Hamlet released him with a shake of his head. "The time for apologies is long since past, Horatio. You are here, and that is all that counts." A sudden, twisted smile sprang to his face, as far from sincere as the joyous tone in which he then spoke. "Besides, have you not heard? We are in a time of celebration. My mother has been wed to my uncle. Claudius now reigns as King of Denmark."
Horatio could simply stare, shocked beyond words. "S-surely not, my lord," he stammered at length. "It has been scarcely two months..."
"Six weeks," Hamlet corrected him, in a tone of sorrow and anger and bitterness and hurt. "Six weeks since my mother's beloved husband died, and what better way to show her undying love for him than by marrying his brother? Fear not, Horatio; Claudius will make a wonderful king, for he is everything my father was not – a deceitful, cunning, treacherous son of a –"
"You speak treason, my lord," Horatio reminded him softly.
"Treason? Pah." Hamlet spat to the side. "I would shout it from the highest towers of the castle if it would return my father from his grave. I remain heir yet; Claudius cannot touch me, and as for my mother..." He shook his head violently, turning away. "Walk with me."
"My lord, it is almost dawn," Horatio replied, though he followed, as he always did. "Why are you awake at such an hour?"
"It has become a habit of mine," Hamlet answered. "I lie awake otherwise, or am troubled by nightmares until the morning. I dream of my father, Horatio. He is in my thoughts every waking moment and has come to invade my sleeping ones, as well." He stopped suddenly, reaching out to grip Horatio's arm. "I miss him," the Prince of Denmark whispered, gritting his teeth against the tears.
"As you should, my lord," Horatio whispered. His other hand moved to cover Hamlet's with a gentle, soothing pressure. "He was a good king and a good man."
"He's gone," Hamlet choked out. "Gone, Horatio. There nothing good about that."

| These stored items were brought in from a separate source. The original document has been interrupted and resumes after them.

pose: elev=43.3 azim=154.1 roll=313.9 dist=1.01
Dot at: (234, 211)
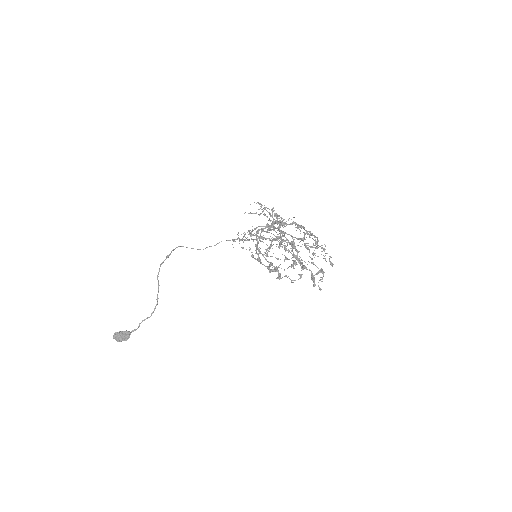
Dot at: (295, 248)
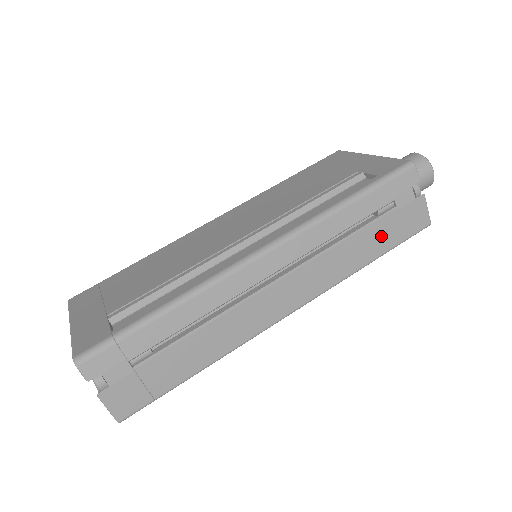
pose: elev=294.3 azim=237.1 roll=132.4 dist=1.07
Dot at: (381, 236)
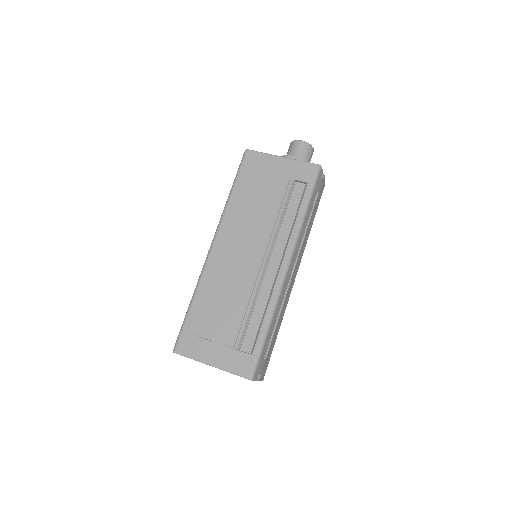
Dot at: (315, 211)
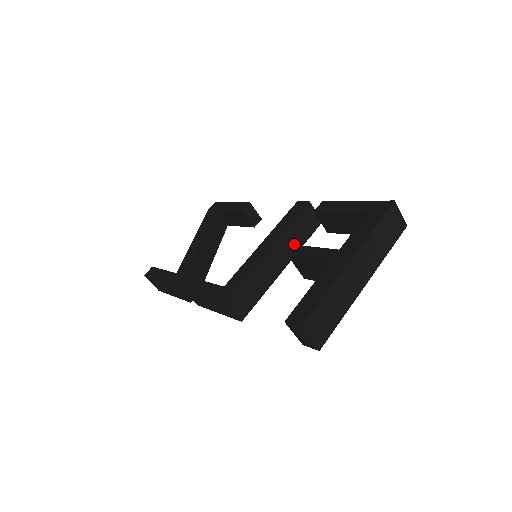
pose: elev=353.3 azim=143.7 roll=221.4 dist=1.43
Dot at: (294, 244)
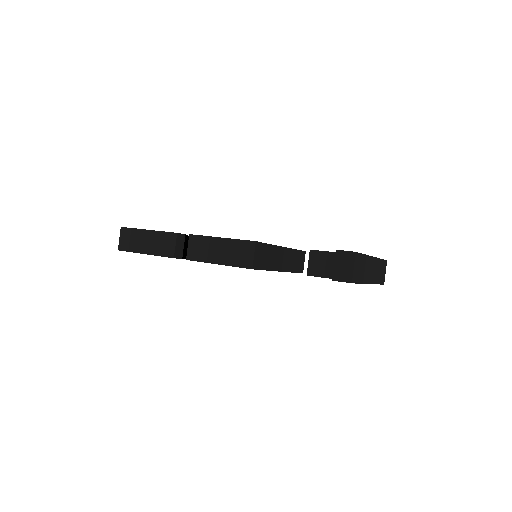
Dot at: (290, 264)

"No, my lord," Horatio replied quietly.
"Enough with the 'my lord'!" Hamlet snapped, rounding suddenly on his friend. The sudden change in his mood was unsettling, but Horatio did not flinch away. "Is that all I am to you?" Hamlet demanded. "Truly?"
"I am whatever you want me to be, my lord."

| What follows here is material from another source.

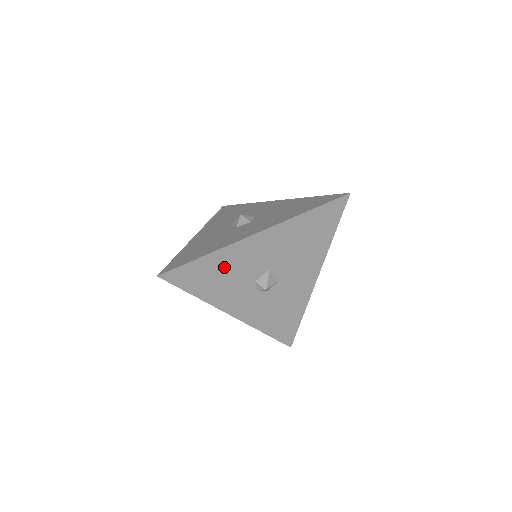
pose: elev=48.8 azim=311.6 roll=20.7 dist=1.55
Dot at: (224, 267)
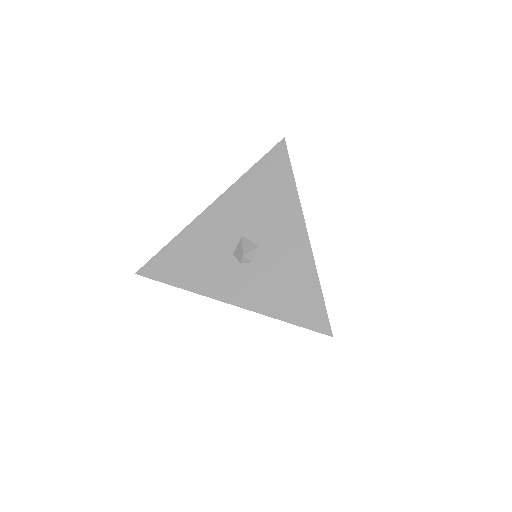
Dot at: (193, 248)
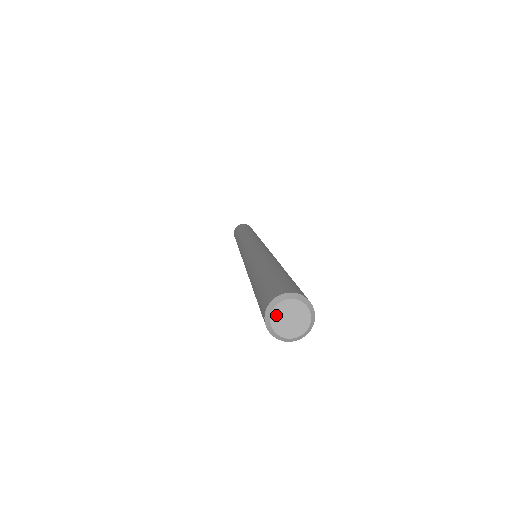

Hamlet shook his head violently, tears in his eyes. "No," he whispered. "No, Horatio. I don't want another simpering courtier come to pay his condolences. I want you, and all that we shared at Wittenberg, though all may curse me as a heretic and a fool." He took a step forward until they were almost nose to nose. "If you are not here to give me that, I want you out by the dawn, for I could not bear to see you in court and not be allowed to touch you."
Horatio took hold of Hamlet's hands, pressing them together in the small space that separated their bodies. He kissed the tips of Hamlet's fingers, then looked shyly into the other man's face. "I will be everything you want me to be, my lord. Hamlet."
"Be mine," the Prince whispered, leaning into his kiss.